One reason we might want to give away peanuts is because the U.S. government accumulated 113,000 tons last year.  How did we get all those peanuts?  It is because we still have an outdated farm support program for peanuts.  

When I came in as U.S. Secretary of Agriculture in 1981, we had support programs for many crops.  Take corn, for example.  A farmer could harvest his corn crop and get a government loan for X number of bushels at a designated price.  If the market did not rise above that price, then the government took the corn as repayment for the loan.  USDA had millions of bushels of corn and wheat and dried milk and cheese and on and on – all in storage.  

Over the years, we have gotten rid of those support programs that resulted in government ownership of grain.  Thank God.  But there are still a couple of ancient relic programs still on the books – peanuts and sugar. When we write the next farm bill, the peanut and sugar programs need to be reformed.  Let the free market work.  

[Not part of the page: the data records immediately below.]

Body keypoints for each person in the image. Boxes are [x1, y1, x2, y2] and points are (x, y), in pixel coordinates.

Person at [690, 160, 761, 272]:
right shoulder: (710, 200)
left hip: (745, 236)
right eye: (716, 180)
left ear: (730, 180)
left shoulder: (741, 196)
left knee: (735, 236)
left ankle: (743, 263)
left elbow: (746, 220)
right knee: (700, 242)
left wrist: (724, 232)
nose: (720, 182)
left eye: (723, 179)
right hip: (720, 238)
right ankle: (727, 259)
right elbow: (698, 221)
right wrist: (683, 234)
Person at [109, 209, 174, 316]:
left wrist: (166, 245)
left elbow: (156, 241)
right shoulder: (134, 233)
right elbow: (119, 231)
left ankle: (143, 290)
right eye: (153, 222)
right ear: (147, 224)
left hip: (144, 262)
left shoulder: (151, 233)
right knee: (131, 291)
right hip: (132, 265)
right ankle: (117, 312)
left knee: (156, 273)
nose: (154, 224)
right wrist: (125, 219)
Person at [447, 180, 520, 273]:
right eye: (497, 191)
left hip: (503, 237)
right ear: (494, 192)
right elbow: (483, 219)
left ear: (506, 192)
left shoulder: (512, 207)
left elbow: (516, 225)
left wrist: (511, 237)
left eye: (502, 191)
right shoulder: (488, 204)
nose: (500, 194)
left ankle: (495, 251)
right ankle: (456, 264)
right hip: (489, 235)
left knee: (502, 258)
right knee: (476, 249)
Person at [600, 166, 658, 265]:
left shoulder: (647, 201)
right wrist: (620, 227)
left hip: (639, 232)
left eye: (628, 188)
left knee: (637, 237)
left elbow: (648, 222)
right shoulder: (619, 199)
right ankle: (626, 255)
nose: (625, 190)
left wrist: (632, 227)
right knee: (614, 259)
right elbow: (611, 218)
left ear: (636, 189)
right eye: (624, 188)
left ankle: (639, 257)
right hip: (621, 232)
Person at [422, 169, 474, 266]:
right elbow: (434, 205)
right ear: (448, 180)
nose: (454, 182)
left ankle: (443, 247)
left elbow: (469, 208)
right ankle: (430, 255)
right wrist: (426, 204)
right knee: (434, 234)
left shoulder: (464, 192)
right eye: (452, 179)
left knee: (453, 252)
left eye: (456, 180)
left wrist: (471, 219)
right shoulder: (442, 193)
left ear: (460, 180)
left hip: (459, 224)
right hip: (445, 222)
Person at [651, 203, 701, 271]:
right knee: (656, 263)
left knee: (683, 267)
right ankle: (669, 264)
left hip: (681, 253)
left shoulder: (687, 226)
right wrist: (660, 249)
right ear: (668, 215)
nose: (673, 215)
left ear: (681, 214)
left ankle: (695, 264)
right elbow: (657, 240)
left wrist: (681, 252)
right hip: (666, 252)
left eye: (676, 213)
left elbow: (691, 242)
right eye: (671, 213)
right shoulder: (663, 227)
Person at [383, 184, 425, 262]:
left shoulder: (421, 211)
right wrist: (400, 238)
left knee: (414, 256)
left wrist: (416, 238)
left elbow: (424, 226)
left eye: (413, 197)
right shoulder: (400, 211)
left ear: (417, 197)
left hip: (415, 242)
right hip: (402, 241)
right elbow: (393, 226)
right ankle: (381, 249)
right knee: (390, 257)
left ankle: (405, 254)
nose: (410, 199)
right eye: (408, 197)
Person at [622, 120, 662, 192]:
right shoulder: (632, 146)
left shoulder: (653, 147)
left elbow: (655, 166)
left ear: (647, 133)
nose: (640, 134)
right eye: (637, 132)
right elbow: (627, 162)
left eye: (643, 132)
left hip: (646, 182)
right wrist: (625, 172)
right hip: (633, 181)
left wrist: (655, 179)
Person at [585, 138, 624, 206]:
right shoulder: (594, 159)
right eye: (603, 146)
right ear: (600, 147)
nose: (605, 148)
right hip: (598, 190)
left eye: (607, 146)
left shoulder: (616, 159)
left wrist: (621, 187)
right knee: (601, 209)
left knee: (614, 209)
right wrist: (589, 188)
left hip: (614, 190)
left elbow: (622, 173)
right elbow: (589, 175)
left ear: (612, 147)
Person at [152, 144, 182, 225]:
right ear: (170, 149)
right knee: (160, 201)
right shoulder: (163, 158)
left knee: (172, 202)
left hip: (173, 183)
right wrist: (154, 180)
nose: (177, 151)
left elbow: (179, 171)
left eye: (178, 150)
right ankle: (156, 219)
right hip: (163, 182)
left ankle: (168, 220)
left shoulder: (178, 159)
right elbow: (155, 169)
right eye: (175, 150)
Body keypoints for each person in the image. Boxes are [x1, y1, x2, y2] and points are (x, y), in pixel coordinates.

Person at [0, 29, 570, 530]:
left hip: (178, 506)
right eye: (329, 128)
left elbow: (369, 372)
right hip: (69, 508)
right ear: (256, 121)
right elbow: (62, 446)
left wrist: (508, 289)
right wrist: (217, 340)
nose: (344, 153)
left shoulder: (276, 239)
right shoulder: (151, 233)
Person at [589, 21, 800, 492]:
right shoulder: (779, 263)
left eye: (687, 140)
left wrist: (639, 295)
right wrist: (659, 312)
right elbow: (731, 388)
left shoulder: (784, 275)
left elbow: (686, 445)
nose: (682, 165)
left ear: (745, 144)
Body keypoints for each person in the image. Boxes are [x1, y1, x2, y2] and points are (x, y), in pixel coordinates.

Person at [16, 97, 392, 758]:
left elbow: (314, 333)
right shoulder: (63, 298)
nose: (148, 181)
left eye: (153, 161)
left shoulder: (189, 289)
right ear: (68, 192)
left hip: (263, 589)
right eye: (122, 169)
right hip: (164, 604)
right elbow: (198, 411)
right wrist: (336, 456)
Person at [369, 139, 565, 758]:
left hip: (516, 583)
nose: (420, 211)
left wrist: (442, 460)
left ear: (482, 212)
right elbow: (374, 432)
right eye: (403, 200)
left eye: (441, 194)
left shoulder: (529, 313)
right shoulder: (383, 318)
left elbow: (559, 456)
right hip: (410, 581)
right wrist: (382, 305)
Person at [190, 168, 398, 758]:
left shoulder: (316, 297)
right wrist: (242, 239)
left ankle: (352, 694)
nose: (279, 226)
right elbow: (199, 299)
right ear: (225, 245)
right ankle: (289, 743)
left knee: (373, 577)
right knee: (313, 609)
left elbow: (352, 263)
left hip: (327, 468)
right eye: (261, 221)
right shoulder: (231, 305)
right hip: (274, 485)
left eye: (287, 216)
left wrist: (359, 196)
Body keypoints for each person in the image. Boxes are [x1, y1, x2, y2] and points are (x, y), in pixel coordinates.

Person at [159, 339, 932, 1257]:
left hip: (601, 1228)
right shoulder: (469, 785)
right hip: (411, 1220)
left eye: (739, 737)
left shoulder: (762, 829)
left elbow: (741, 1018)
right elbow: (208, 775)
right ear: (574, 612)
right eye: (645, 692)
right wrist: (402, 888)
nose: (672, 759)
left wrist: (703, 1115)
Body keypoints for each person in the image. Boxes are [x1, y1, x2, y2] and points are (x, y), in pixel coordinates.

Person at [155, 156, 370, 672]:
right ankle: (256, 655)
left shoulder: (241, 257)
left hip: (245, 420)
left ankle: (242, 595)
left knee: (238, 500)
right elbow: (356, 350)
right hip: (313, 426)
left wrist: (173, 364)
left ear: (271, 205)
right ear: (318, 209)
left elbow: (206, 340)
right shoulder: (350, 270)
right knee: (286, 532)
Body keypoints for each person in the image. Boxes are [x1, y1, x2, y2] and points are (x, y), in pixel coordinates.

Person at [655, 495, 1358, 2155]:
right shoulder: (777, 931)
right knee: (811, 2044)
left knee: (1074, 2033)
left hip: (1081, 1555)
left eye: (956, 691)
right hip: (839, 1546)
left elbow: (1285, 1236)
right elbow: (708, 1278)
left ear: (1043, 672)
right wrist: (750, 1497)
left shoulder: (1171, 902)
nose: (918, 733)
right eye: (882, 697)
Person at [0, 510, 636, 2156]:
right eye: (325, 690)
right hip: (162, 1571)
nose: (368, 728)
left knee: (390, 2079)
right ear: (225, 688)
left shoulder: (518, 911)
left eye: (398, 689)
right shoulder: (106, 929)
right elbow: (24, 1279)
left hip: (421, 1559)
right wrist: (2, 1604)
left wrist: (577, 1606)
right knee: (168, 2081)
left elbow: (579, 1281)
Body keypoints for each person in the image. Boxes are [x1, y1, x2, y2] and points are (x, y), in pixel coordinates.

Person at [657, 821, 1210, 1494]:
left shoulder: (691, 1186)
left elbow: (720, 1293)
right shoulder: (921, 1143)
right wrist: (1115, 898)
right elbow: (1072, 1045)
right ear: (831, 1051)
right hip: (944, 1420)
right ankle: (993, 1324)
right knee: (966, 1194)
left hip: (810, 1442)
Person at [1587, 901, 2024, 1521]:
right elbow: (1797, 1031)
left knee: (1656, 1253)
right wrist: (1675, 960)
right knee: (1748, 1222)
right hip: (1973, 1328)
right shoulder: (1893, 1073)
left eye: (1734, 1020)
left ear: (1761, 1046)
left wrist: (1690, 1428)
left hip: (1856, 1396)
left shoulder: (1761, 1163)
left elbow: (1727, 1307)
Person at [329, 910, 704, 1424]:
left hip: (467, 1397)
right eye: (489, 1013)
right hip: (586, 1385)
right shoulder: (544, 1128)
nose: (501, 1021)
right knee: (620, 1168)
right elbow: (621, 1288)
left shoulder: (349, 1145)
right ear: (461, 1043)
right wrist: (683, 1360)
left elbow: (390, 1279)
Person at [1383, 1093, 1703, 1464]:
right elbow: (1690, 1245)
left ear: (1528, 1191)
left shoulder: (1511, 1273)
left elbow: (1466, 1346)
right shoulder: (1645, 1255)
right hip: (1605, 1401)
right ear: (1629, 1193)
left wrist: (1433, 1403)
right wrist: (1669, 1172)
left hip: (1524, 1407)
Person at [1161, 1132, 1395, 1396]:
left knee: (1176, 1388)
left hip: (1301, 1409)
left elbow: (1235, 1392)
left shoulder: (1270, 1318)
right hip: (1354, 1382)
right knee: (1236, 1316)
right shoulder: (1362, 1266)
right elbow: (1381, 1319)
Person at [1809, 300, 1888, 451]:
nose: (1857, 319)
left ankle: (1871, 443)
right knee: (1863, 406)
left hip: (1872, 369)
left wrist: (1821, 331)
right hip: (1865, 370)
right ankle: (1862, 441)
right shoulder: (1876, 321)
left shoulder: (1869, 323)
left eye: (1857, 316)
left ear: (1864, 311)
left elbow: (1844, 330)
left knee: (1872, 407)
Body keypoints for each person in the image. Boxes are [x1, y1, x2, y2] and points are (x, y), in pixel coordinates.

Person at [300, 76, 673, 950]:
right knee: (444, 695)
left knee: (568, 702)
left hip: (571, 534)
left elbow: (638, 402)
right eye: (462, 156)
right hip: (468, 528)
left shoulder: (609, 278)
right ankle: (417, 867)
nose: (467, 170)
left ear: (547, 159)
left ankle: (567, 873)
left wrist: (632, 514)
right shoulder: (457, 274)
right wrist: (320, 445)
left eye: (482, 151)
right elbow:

One final comment – I am happy to see the Presidential nominating process decided.  It’s not a surprise that Hillary Clinton will be the Democratic nominee.  However, on the Republican side, I have friends that are shocked that Trump will be the Republican candidate.  Maybe he is too.  It’s like the dog chasing the car.  What do you do if you catch it?  He caught it.  Trump’s victory is a big surprise to many.  Maybe he will surprise his critics again in November.  It will be interesting to see.